▶ PROBLEM
From the entries below, pull out each line that contains the string "REMOVE", and copy every such line in full.

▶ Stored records
====
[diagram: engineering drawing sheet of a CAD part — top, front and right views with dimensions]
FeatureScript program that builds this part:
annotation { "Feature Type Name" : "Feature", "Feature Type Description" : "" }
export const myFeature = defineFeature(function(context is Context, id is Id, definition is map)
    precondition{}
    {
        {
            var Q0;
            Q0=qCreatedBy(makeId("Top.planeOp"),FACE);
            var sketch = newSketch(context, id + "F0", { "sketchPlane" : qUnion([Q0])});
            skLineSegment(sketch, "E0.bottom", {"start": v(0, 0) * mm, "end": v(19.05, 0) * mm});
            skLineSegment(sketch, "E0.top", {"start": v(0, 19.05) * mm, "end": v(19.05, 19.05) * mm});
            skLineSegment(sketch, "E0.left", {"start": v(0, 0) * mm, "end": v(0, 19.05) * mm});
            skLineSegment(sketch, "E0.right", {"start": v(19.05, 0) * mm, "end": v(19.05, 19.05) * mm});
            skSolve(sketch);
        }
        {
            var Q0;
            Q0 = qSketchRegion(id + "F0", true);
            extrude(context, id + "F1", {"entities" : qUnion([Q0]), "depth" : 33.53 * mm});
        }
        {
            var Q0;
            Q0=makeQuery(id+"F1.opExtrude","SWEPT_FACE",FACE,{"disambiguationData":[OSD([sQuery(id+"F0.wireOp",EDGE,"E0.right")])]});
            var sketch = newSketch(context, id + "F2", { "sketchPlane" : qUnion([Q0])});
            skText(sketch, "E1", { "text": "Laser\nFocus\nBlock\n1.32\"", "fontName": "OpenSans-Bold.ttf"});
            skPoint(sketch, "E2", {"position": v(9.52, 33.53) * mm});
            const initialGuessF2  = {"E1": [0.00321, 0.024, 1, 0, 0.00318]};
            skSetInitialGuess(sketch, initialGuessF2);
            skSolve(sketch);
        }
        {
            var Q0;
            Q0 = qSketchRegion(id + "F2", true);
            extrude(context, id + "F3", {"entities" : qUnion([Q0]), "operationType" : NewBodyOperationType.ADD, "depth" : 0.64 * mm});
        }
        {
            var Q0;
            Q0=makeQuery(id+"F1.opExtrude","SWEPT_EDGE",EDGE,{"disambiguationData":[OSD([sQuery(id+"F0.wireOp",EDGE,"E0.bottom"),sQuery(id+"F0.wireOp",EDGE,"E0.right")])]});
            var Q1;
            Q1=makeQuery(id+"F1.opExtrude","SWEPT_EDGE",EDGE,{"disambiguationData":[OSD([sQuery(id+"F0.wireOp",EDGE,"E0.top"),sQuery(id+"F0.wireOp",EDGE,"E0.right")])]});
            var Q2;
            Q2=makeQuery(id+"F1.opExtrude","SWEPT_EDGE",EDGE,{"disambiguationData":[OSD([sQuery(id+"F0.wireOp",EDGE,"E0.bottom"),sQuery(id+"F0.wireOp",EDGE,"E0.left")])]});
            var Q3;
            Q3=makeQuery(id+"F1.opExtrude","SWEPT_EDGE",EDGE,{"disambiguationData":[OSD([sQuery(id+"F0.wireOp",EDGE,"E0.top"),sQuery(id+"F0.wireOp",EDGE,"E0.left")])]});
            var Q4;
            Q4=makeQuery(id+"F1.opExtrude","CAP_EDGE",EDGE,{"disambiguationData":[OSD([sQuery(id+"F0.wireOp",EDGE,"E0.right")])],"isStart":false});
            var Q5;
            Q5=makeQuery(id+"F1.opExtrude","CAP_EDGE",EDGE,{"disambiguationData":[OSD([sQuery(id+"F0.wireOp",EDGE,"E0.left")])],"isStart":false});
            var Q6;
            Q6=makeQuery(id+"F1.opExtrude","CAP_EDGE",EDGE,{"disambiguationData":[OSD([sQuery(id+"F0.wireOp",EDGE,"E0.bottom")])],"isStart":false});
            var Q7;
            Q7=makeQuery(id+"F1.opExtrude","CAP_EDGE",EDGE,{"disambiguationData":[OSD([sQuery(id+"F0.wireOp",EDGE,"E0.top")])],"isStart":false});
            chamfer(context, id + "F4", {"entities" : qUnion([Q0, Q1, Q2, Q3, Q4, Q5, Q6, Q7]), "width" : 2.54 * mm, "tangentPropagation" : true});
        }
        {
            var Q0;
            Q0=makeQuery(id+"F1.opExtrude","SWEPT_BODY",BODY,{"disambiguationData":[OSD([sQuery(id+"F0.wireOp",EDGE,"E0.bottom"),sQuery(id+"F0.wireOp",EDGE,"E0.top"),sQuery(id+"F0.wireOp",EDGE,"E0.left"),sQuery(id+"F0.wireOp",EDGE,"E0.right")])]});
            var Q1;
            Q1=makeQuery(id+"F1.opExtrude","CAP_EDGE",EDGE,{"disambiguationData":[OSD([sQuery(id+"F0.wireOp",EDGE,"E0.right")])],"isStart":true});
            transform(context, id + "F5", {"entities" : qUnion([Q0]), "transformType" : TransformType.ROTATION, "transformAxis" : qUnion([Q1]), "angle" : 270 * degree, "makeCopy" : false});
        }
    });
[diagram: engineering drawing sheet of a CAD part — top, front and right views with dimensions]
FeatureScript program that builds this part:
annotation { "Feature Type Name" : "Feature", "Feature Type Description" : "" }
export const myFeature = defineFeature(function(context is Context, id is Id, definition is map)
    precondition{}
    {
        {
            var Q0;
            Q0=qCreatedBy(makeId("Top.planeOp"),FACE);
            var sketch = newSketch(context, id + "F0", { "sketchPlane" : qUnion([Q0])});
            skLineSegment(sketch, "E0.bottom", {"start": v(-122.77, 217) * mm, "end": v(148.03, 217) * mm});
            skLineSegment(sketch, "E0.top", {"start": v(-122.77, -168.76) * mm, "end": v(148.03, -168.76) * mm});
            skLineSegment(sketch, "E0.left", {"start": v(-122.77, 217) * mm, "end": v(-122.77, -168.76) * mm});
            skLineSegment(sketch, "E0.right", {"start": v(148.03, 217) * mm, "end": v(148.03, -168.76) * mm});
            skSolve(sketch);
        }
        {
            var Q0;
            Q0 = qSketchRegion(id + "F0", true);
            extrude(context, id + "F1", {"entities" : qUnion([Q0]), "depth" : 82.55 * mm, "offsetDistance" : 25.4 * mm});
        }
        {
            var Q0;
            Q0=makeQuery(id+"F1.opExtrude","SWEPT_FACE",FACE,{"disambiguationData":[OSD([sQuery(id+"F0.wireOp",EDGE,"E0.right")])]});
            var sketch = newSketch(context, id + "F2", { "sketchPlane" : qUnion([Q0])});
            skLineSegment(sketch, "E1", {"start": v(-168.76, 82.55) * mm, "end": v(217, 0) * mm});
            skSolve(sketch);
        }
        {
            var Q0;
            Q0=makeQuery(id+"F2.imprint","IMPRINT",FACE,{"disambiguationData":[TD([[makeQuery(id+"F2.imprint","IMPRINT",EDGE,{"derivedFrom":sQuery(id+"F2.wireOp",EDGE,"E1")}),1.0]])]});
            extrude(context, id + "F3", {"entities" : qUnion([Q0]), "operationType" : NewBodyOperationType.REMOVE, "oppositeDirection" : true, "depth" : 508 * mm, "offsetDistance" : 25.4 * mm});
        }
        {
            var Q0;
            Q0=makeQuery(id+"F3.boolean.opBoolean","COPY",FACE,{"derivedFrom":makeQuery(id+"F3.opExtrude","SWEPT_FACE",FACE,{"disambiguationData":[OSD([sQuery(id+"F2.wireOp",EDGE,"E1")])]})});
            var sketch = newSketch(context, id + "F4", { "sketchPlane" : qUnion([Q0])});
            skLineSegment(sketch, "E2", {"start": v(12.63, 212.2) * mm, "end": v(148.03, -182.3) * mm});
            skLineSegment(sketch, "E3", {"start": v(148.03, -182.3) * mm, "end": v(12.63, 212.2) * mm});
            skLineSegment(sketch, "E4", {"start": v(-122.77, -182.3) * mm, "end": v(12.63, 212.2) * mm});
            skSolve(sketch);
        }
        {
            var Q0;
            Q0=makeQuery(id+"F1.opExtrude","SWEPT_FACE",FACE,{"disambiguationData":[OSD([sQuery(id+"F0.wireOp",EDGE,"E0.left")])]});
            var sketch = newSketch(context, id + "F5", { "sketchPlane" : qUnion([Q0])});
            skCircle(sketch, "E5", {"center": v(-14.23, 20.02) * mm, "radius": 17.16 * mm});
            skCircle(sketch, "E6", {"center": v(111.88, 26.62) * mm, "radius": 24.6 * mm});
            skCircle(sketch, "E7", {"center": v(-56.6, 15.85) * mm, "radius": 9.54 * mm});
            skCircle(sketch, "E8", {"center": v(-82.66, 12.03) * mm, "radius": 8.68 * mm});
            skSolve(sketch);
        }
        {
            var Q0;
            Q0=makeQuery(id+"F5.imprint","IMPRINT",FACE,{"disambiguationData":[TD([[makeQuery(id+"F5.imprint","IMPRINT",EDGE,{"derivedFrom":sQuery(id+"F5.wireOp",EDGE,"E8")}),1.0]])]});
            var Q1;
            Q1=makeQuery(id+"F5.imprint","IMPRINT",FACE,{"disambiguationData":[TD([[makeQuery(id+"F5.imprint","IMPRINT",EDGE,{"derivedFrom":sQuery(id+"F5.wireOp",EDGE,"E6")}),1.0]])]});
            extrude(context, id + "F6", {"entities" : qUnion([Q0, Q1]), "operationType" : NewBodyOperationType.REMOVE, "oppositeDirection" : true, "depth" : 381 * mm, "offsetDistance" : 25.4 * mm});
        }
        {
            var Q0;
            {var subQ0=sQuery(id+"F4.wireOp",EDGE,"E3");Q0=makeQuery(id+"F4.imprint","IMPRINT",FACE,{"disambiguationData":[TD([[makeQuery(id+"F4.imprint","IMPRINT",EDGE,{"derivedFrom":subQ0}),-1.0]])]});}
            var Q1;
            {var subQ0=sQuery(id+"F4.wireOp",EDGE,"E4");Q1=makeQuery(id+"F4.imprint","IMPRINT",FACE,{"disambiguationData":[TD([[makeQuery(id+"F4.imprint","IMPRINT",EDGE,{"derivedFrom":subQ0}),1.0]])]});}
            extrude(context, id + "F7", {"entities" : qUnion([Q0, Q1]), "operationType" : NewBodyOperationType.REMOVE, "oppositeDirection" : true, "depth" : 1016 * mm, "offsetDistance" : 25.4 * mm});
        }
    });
====
▶ SOLUTION TO THIS PROBLEM
            extrude(context, id + "F3", {"entities" : qUnion([Q0]), "operationType" : NewBodyOperationType.REMOVE, "oppositeDirection" : true, "depth" : 508 * mm, "offsetDistance" : 25.4 * mm});
            extrude(context, id + "F6", {"entities" : qUnion([Q0, Q1]), "operationType" : NewBodyOperationType.REMOVE, "oppositeDirection" : true, "depth" : 381 * mm, "offsetDistance" : 25.4 * mm});
            extrude(context, id + "F7", {"entities" : qUnion([Q0, Q1]), "operationType" : NewBodyOperationType.REMOVE, "oppositeDirection" : true, "depth" : 1016 * mm, "offsetDistance" : 25.4 * mm});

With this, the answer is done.